The exchange value of the Hong Kong dollar was established in 1935 at about 1s 3d sterling ($16 to £1). On the setting up of the International Monetary Fund after World War II, the Hong Kong dollar was given its own gold parity at a rate reflecting this relationship. The relationship with sterling was, however, not a statutory one, and was established and maintained by the operations of the Exchange Fund in conjunc- tion with the note-issuing banks. It weakened after the devaluation of the pound in November 1967, and it ended after the pound was allowed to float downwards in June 1972. Early in the following month the Hong Kong Government decided to fix the exchange value of the Hong Kong dollar in terms of US dollars instead of sterling.

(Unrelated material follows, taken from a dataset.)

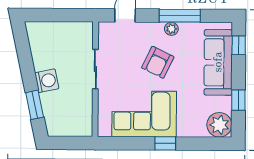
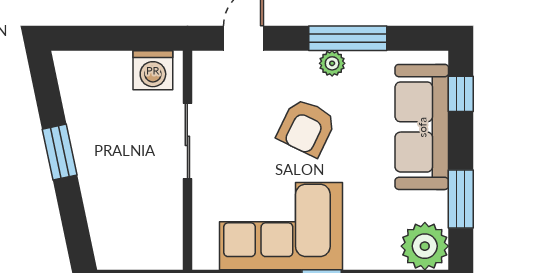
washing machine: (47, 81) -> (153, 70), moved, turned 102
window: (238, 100) -> (461, 199), width x1.50
window: (35, 105) -> (60, 152), moved

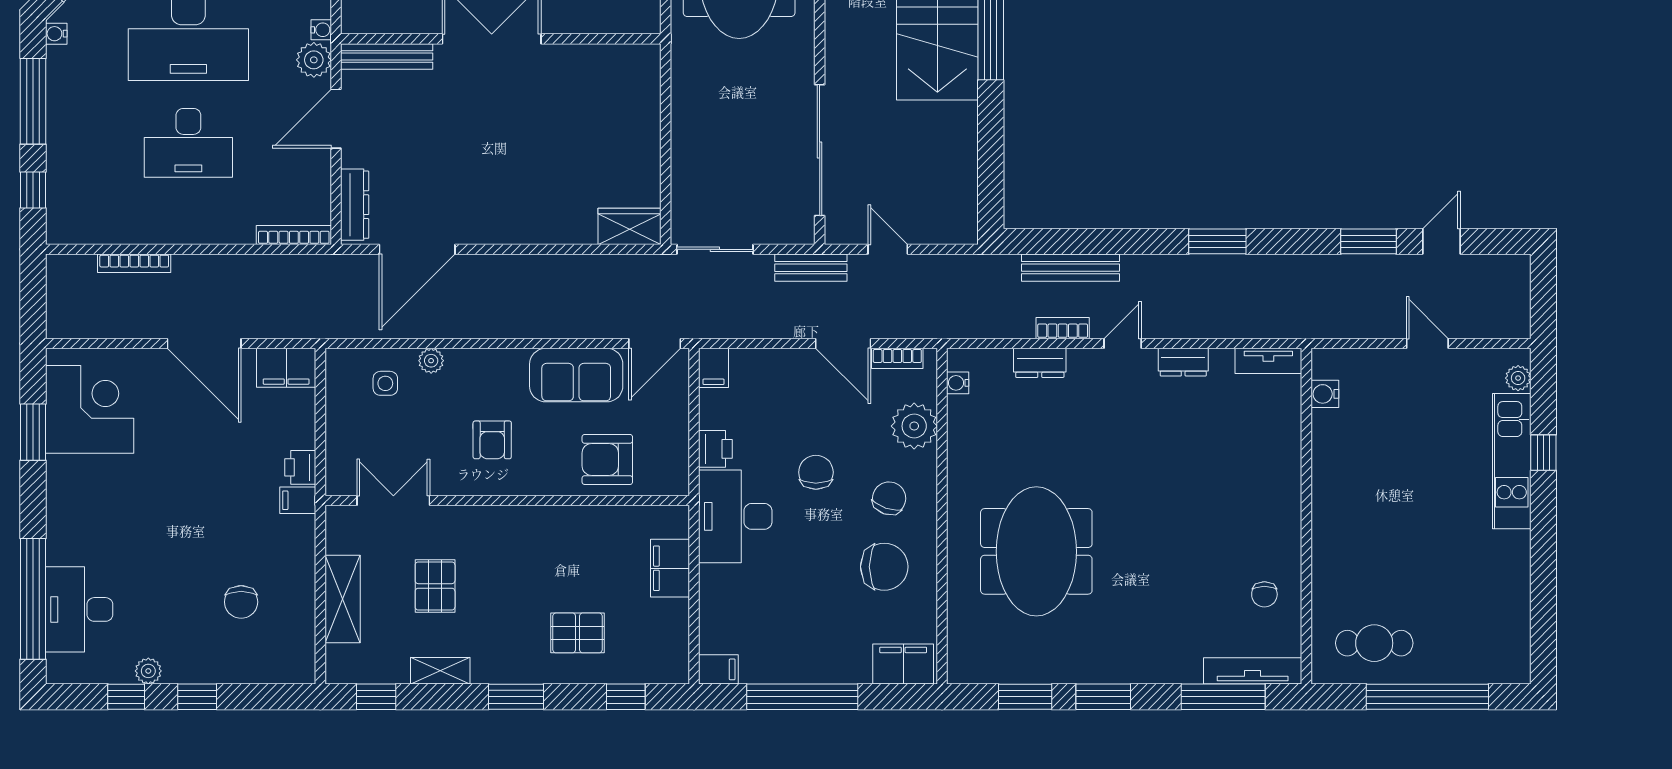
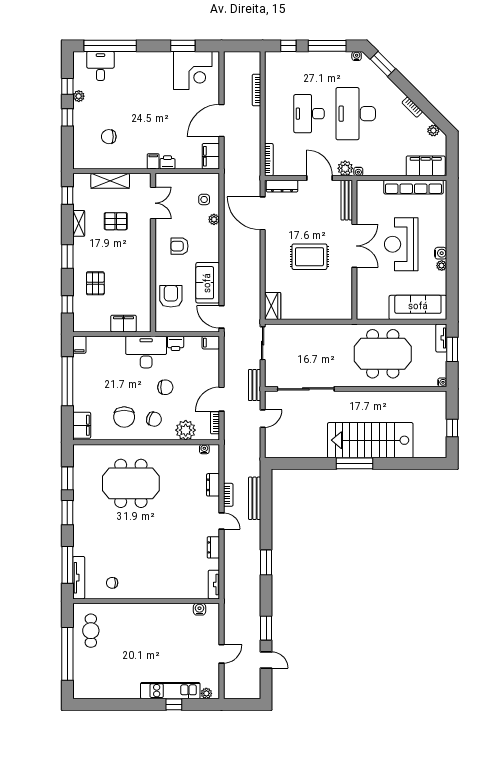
rug: (517, 142) -> (309, 257), added
desk: (79, 609) -> (100, 66), width x0.73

Appendix 5 sets out changes in the exchange value of the Hong Kong dollar from 1946 to November 1974, when the currency was allowed to float. It strengthened markedly against the US dollar, with some fluctuations, up to mid-February 1975. Later in the year, however, as the US dollar strengthened in world markets, it returned near to its previous central rate of HK$5.085 US$1. As measured by a trade-weighted index, the overall value of the Hong Kong dollar against the currencies of Hong Kong's major trading partners was some two per cent higher at the end of 1975 than in the period immediately before the currency floated.